Sounds like an accident waiting to happen imo.


----------



## missllama (Mar 8, 2009)

lol shady thats adorable, my cat muffassa got in the beardy tank once and fell asleep it must have been nice and warm, i actually found one of the beardys half standing up on her like they do on rocks to get more heat on them lol looked hilarious i posted some pics on aps... got flammed lol, owel some people realise that not all cats will kill animals, just like not all dogs will rip a blueys head off and attack snakes in the yard etc....


----------



## Hooglabah (Mar 8, 2009)

girl friends cat and my centralian used to spend hours in that position still as statues stareing at each other till big red decided he was big enough to eat her and k.o ed himself on the glass and scare the cat to the point she wont even be in the same room as a snake.


----------



## ShAdY12 (Mar 8, 2009)

missllamathuen said:


> lol shady thats adorable, my cat muffassa got in the beardy tank once and fell asleep it must have been nice and warm, i actually found one of the beardys half standing up on her like they do on rocks to get more heat on them lol looked hilarious i posted some pics on aps... got flammed lol, owel some people realise that not all cats will kill animals, just like not all dogs will rip a blueys head off and attack snakes in the yard etc....


 

its true not all cats are killers, we have found this one playing with a wild mouse like it was
a ball of string, no intention to kill it. But the missus other 3 cats would kill it in a second.
Same with dogs, our rotti hates my herps, averytime she is inside she will growl ect. But
my staffy is just curious and thinks they are his friends lol but i keep him well away from
them because i take him out with me on my bike and the last thing i need is for him to
try and play with a tiger snake or something!


----------



## Brigsy (Mar 8, 2009)

lovey said:


> Sounds like an accident waiting to happen imo.


 

I agree!!!


----------



## ShAdY12 (Mar 8, 2009)

nah no accident waiting to happen, the cat is on the OUTSIDE of the glass
and the snakes are on the INSIDE. They arent even bothered by him looking.
I even put a chair there so he can watch them, he literaly sits there for hours.
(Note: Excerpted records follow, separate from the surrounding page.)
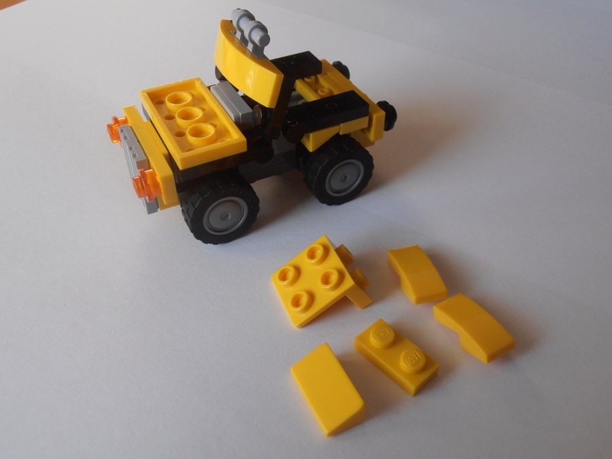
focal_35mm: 37
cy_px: 230
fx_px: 654
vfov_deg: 38.7
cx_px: 306
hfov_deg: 50.1
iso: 80
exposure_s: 1/40
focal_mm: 6.61
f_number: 3.9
Lesson was learnt "dont have cat in room when tank open" only had that one 
incident nearly two years ago and no probs since. Like everything with herps
its all a learning experience and the quickest way to learn is from your 
mistakes and most you only make once


----------



## Sdaji (Mar 11, 2009)

What a disappointing thread! The title promises a dead cat!


----------



## JasonL (Mar 11, 2009)

Sdaji said:


> What a disappointing thread! The title promises a dead cat!



I agree, open the door then take pics.


----------



## Stitched (Mar 11, 2009)

How did you stick your cat to the wall? 

Funny pic though


----------



## FROGGIESrCUTEo_O (Mar 11, 2009)

My dog only just realised he's not the only animal in the house!
He stands outside Clank's enclosure wagging his tail and shaking:shock:


----------



## shane14 (Mar 11, 2009)

Wait until you have olives  Bye bye kitty


----------